Now before you send social services over to my house, my kids have never watched Pulp Fiction. But I have. Lot's of times. So I guess I was just a little bit on the ledge myself, but I had her attention, so I ran with it.

"Who's Fonzie?" she asked. So I told her about Happy Days, which I remember watching as a child, and Fonzie, who was always my favorite character, even before Pulp Fiction came out. I told her how all the girls would get all swoony when Fonzie came around and how he would say "aaay!" and how he was so COOL. And pretty soon, Thing 1 calmed down. We gave each other one more double thumbs-up and said "aaay!" right before she donned her goggles and went into the game.

So, I accomplished the objective - talk child down from ledge, allow normal life to continue with minimal disruption. I'm not sure how she will feel if, when she gets older, she sees that movie and puts two and two together, but I think Jules would have been proud.

I just hope I never have to quote Ezekiel 25:17...

8 comments:

Dr. Jekyll & Mrs. Hyde said...

I love it. When in doubt, distract.

I imagine that being a mother often makes one feel beset on all sides by iniquities.

PhysioProf said...

I played lacrosse as a kid, and there is absolutely no reason whatsoever why your daughter could not have kept on her fisherman's bracelet to play, assuming this is one of those string things with no hard pieces at all (just all string). Sounds like this referee is a fucking asshole control freak.

It is one of the unfortunate side shows of children's competitive sports that it attracts authoritarian douchemonkeys who enact their fantasies of power and control over others through coaching, refereeing, etc. (There are tons of awesome coaches and referees, too, but it does have an appeal for some Walter Mitty types to live out their unfulfilled fantasies.)

acmegirl said...

You know, PP, I totally agree with you. She wore that bracelet for half of the season with no problems, and the ref checks them over from head to toe before each game. This particular ref was a young woman, and was very thorough in all respects, so I suspect she was just trying to do the best job possible - though I did think she was being a hardass at first. She even convinced the other coach to finish the game with less players when another girl had to leave early.

Our coaches are doing this because they love the game, and they are great with the girls. I do cringe, however, when I hear the other coaches barking at the girls throughout the games. I don't think we would have returned for a second year if it had been like that.

BM said...

Yeah!!! LAX is awesome. One of the few honest sports...oh, wait, they don't let girls check do they? oh well, still fun....

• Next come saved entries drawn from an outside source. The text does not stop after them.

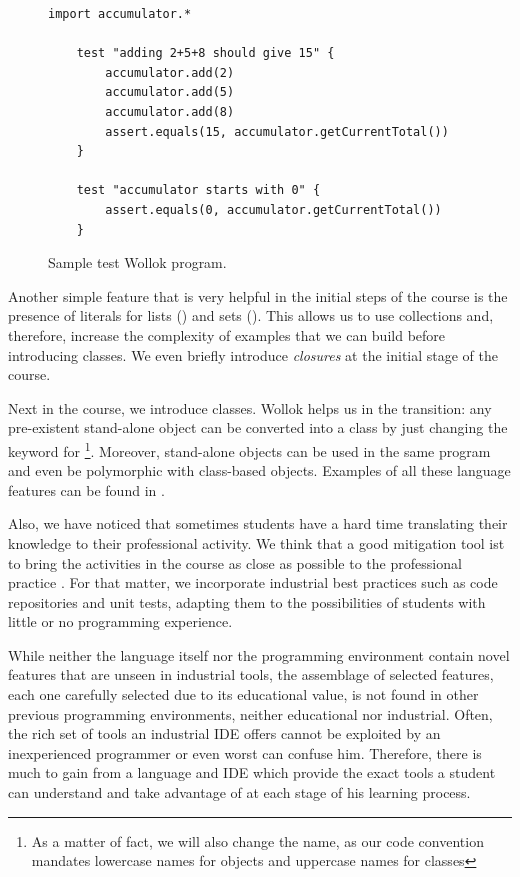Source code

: \vspace{-3mm}
\begin{figure}[ht]
 \centering
 \begin{lstlisting}[language=Wollok]
 	import accumulator.*

	test "adding 2+5+8 should give 15" {
		accumulator.add(2)
		accumulator.add(5)
		accumulator.add(8)
		assert.equals(15, accumulator.getCurrentTotal())		
	}
   
	test "accumulator starts with 0" {
		assert.equals(0, accumulator.getCurrentTotal())
	}\end{lstlisting}
\vspace{-3mm}
\caption{\small Sample test Wollok program.}
\label{fig:test}
\end{figure}
\vspace{-3mm}

Another simple feature that is very helpful in the initial steps of the course is the presence of literals for lists (\eg \code{[1,2,3]}) and sets (\eg {}).
This allows us to use collections and, therefore, increase the complexity of examples that we can build before introducing classes.
We even briefly introduce \emph{closures} at the initial stage of the course.

Next in the course, we introduce classes.
Wollok helps us in the transition: any pre-existent stand-alone object can be converted into a class by just changing the keyword  for %
\footnote{As a matter of fact, we will also change the name, as our code convention mandates lowercase names for objects and uppercase names for classes}.
Moreover, stand-alone objects can be used in the same program and even be polymorphic with class-based objects.
Examples of all these language features can be found in \cite{passerini2017wollok}.

\medskip

Also, we have noticed that sometimes students
have a hard time translating their knowledge to their professional activity.
We think that a good mitigation tool ist to bring the activities in the course as close as possible to the professional practice \cite{McDermott2017AssessmentAuthenticity}.
For that matter, we incorporate industrial best practices such as code repositories and unit tests, 
adapting them to the possibilities of students with little or no programming experience.

While neither the language itself nor the programming environment contain novel features that are unseen in industrial tools,
the assemblage of selected features, each one carefully selected due to its educational value,
is not found in other previous programming environments, neither educational nor industrial.
Often, the rich set of tools an industrial IDE offers cannot be exploited by an inexperienced programmer or even worst can confuse him.
Therefore, there is much to gain from a language and IDE which provide the exact tools 
a student can understand and take advantage of at each stage of his learning process.


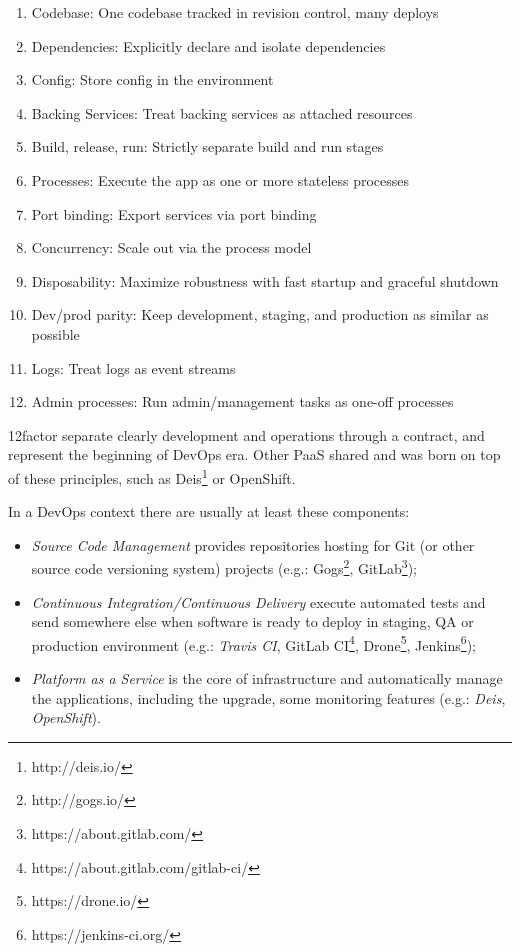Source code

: \begin{enumerate}
\item Codebase:  One codebase tracked in revision control, many deploys
\item Dependencies:  Explicitly declare and isolate dependencies
\item Config: Store config in the environment
\item Backing Services:  Treat backing services as attached resources
\item Build, release, run:  Strictly separate build and run stages
\item Processes:  Execute the app as one or more stateless processes
\item Port binding:  Export services via port binding
\item Concurrency:  Scale out via the process model
\item Disposability:  Maximize robustness with fast startup and graceful shutdown
\item Dev/prod parity:  Keep development, staging, and production as similar as possible
\item Logs:  Treat logs as event streams
\item Admin processes:  Run admin/management tasks as one-off processes
\end{enumerate}

12factor separate clearly development and operations through a contract, and represent the beginning of DevOps\cite{Adopting DevOps Practices in Quality Assurance} era. Other PaaS shared and was born on top of these principles, such as Deis\footnote{http://deis.io/} or OpenShift.

In a DevOps context there are usually at least these components:

\begin{itemize}
\item \textit{Source Code Management} provides repositories hosting for Git   (or other source code versioning system) projects (e.g.: Gogs\footnote{http://gogs.io/},   GitLab\footnote{https://about.gitlab.com/});
\item \textit{Continuous Integration/Continuous Delivery} execute automated   tests and send somewhere else when software is ready to deploy in   staging, QA or production environment (e.g.: \textit{Travis CI},  GitLab CI\footnote{https://about.gitlab.com/gitlab-ci/}, Drone\footnote{https://drone.io/}, Jenkins\footnote{https://jenkins-ci.org/});
\item \textit{Platform as a Service} is the core of infrastructure and
  automatically manage the applications, including the upgrade, some
  monitoring features (e.g.: \textit{Deis}, \textit{OpenShift}).
\end{itemize}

it is funny though, innit? a Native American sport and yet almost totally tightie whitie until the last decade or so of outreach to non-prep-school populations...

PhysioProf said...

[T]hey don't let girls check do they?

They're explicitly allowed to stick check. And they don't allow checking in field hockey, either, but have you ever watched a game? Yowch!

acmegirl said...

Also, Thing 1 had a great time demonstrating for me a maneuver she calls the "butt check". Very effective when several players are going for a dropped ball.

BM said...

field hockey: the sport I've been most afraid of playing since my introduction to the women's game at the high school level. never. Middlest may have a future at this game but I'd have to think hard about it!

at least in ice hockey they let ya wear some freakin' pads.


acmegirl, you get Thing 1 skating yet?

acmegirl said...

Oh, boy. Thing 1 is really not the jock type. We have tried more than a few sports, including soccer and ice skating, and none of them were enjoyable enough for her to want to stick with. I was shocked as hell when she came home from school one day and told me about this great game she learned in gym class - lacrosse! Turns out the guy who organizes the town team visits the public elementary school gym classes to introduce the game to the kids.

It's so important for girls to play organized sports of some kind - a good "game face" and the ability to be part of a team are really important skills that serve anyone well in life. So I'm glad Thing 1 is enjoying lacrosse.